Energy security in the North: Not what it used to be

My team and I at Sustainable Futures North have a new publication on energy security in the rural North. It offers an interesting discussion, I think, on how we think about the challenges that 'progress' have locked us into over time, and what potential there is for replacing vulnerabilities with strategies for resilience and sustainability. 

Sod homes were dug into the earth and framed with wood or whalebone on the coast. This archival photograph shows a dwelling on the banks of the Selawik River in Northwest Arctic Borough, Alaska, c. 1929. Edward R. Curtis, courtesy of Library of Congress. Reproduced from Environmental Health Perspectives.

Sod homes were dug into the earth and framed with wood or whalebone on the coast. This archival photograph shows a dwelling on the banks of the Selawik River in Northwest Arctic Borough, Alaska, c. 1929.

Edward R. Curtis, courtesy of Library of Congress. Reproduced from Environmental Health Perspectives.

Before Euro-American colonization of the North, people in Alaska were for the most part energy secure. Homes were highly energy efficient, such as the sod homes common in the Interior, and families' energy needs were limited to fires for cooking and smoking foods, oil lamps for lighting, ice and permafrost for storing food in the winter, and dog teams or human power for transportation.  

This has all changed, of course, and today rural communities in the North are tremendously dependent on fossil fuels, to power water treatment facilities, to heat homes that were not designed for cold climates, to fuel outboard motors and snow-mobiles, and so on. We explore these changes, and their social and ecological consequences, in our new paper. 

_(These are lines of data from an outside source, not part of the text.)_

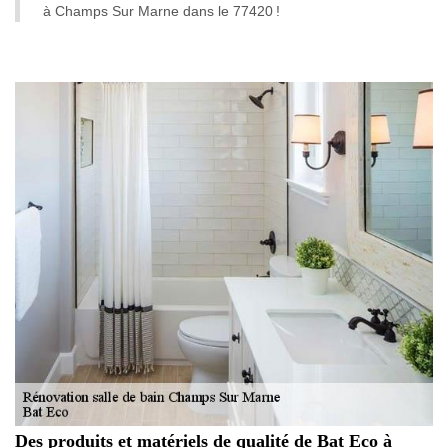
à Champs Sur Marne dans le 77420 !
Des produits et matériels de qualité de Bat Eco à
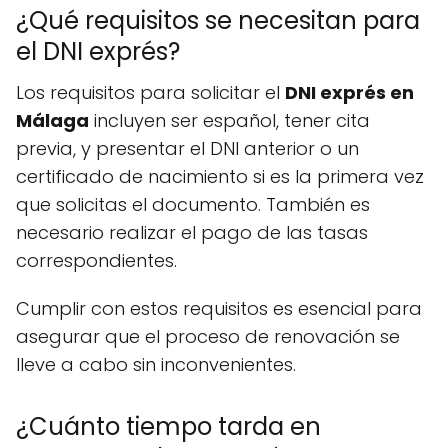
¿Qué requisitos se necesitan para
el DNI exprés?
Los requisitos para solicitar el
DNI exprés en
Málaga
incluyen ser español, tener cita
previa, y presentar el DNI anterior o un
certificado de nacimiento si es la primera vez
que solicitas el documento. También es
necesario realizar el pago de las tasas
correspondientes.
Cumplir con estos requisitos es esencial para
asegurar que el proceso de renovación se
lleve a cabo sin inconvenientes.
¿Cuánto tiempo tarda en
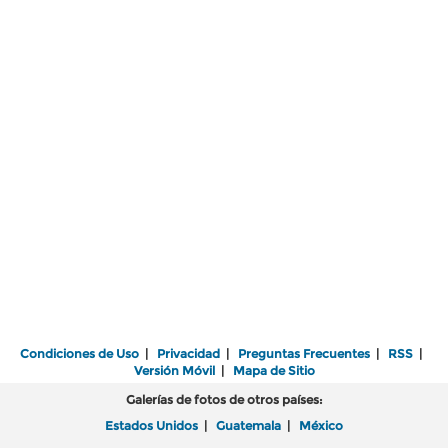
Condiciones de Uso
|
Privacidad
|
Preguntas Frecuentes
|
RSS
|
Versión Móvil
|
Mapa de Sitio
Galerías de fotos de otros países:
Estados Unidos
|
Guatemala
|
México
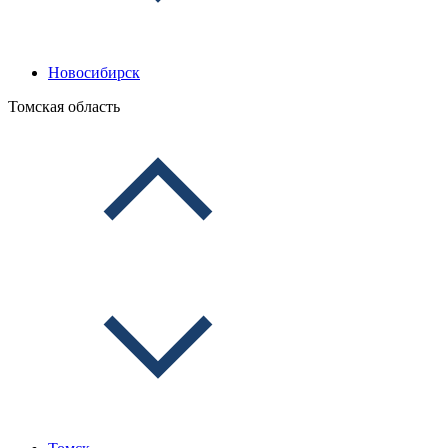
Новосибирск
Томская область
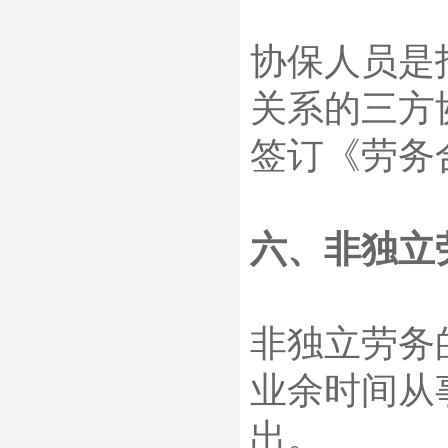
协保人员是
关系的三方
签订《劳务
六、非独立
非独立劳务
业余时间从
出。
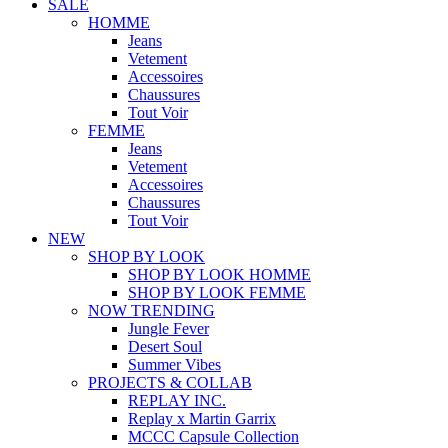
SALE
HOMME
Jeans
Vetement
Accessoires
Chaussures
Tout Voir
FEMME
Jeans
Vetement
Accessoires
Chaussures
Tout Voir
NEW
SHOP BY LOOK
SHOP BY LOOK HOMME
SHOP BY LOOK FEMME
NOW TRENDING
Jungle Fever
Desert Soul
Summer Vibes
PROJECTS & COLLAB
REPLAY INC.
Replay x Martin Garrix
MCCC Capsule Collection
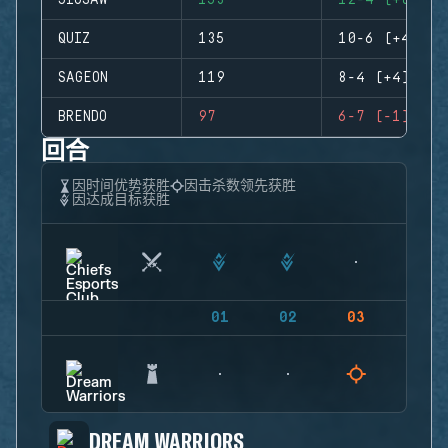
JIGSAW
153
12-4 (+8)
QUIZ
135
10-6 (+4)
SAGEON
119
8-4 (+4)
BRENDO
97
6-7 (-1)
回合
因时间优势获胜
因击杀数领先获胜
因达成目标获胜
01
02
03
04
DREAM WARRIORS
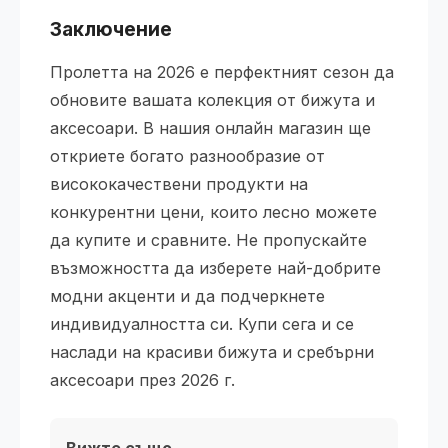
Заключение
Пролетта на 2026 е перфектният сезон да
обновите вашата колекция от бижута и
аксесоари. В нашия онлайн магазин ще
откриете богато разнообразие от
висококачествени продукти на
конкурентни цени, които лесно можете
да купите и сравните. Не пропускайте
възможността да изберете най-добрите
модни акценти и да подчеркнете
индивидуалността си. Купи сега и се
наслади на красиви бижута и сребърни
аксесоари през 2026 г.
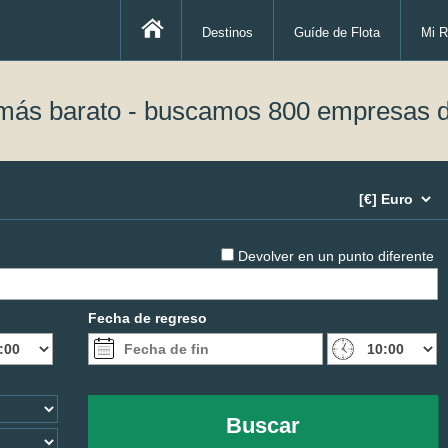
Destinos
Guíde de Flota
Mi R
 más barato - buscamos 800 empresas d
Devolver en un punto diferente
Fecha de regreso
Buscar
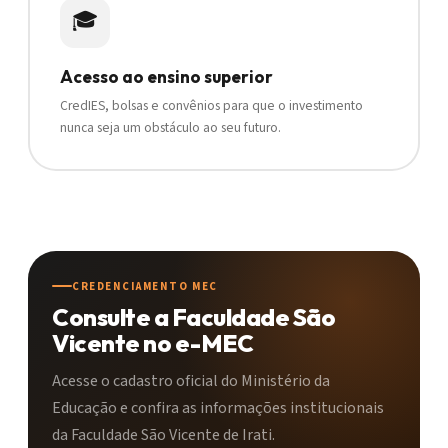
🎓
Acesso ao ensino superior
CredIES, bolsas e convênios para que o investimento
nunca seja um obstáculo ao seu futuro.
CREDENCIAMENTO MEC
Consulte a Faculdade São
Vicente no e-MEC
Acesse o cadastro oficial do Ministério da
Educação e confira as informações institucionais
da Faculdade São Vicente de Irati.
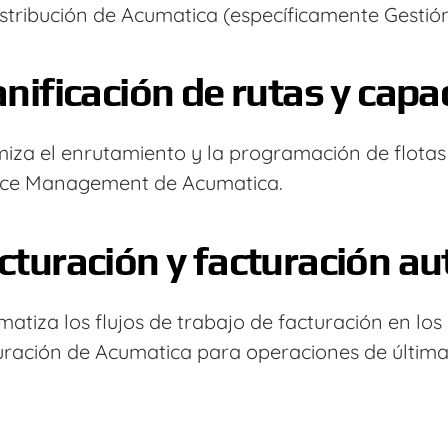
stribución de Acumatica (específicamente Gestión
anificación de rutas y capa
iza el enrutamiento y la programación de flotas
ice Management de Acumatica.
cturación y facturación a
atiza los flujos de trabajo de facturación en l
uración de Acumatica para operaciones de última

We are not making a value judgment in this work, implying that people ought to somehow "go back" to past ways of living; rather, we are simply pointing out that the transition was noteworthy, and was driven largely by colonialism and settlers' values for the North, people who wanted to remake the North to be like more 'civilized' places further south. As such, mistakes were made by people who refused to work with the unique biogeographies and cultural ecologies of northern places. The outcome--present day circumstances for rural residents--can be evaluated in terms of community resilience, vulnerability and sustainability. Communities are vulnerable and dependent in many ways, and these dependencies can hinder their ability to forge their own destinies in the changing Arctic. 

A prototype home in Anaktuvuk Pass, Alaska, was modeled on traditional sod homes, and features an earthen roof, a passive ventilation system, solar panels, and an unheated cold room for storing wild foods. Photo from Environmental Health Perspectives.

A prototype home in Anaktuvuk Pass, Alaska, was modeled on traditional sod homes, and features an earthen roof, a passive ventilation system, solar panels, and an unheated cold room for storing wild foods. Photo from Environmental Health Perspectives.

Some people are trying to look back at what worked as a way to be inspired about new ways to live in the North, new ways to replace these vulnerabilities with self-reliance, and this is among the many reasons we wrote this paper.

I also think it is important to have this discussion about place-based energy issues in the Arctic considering how much the energy security discourse internationally focuses on the economic potential of the region, as sea ice recedes and Arctic waters become open to oil drilling and shipping. I also think the case of Alaska can help us think about what energy security really means at the household level.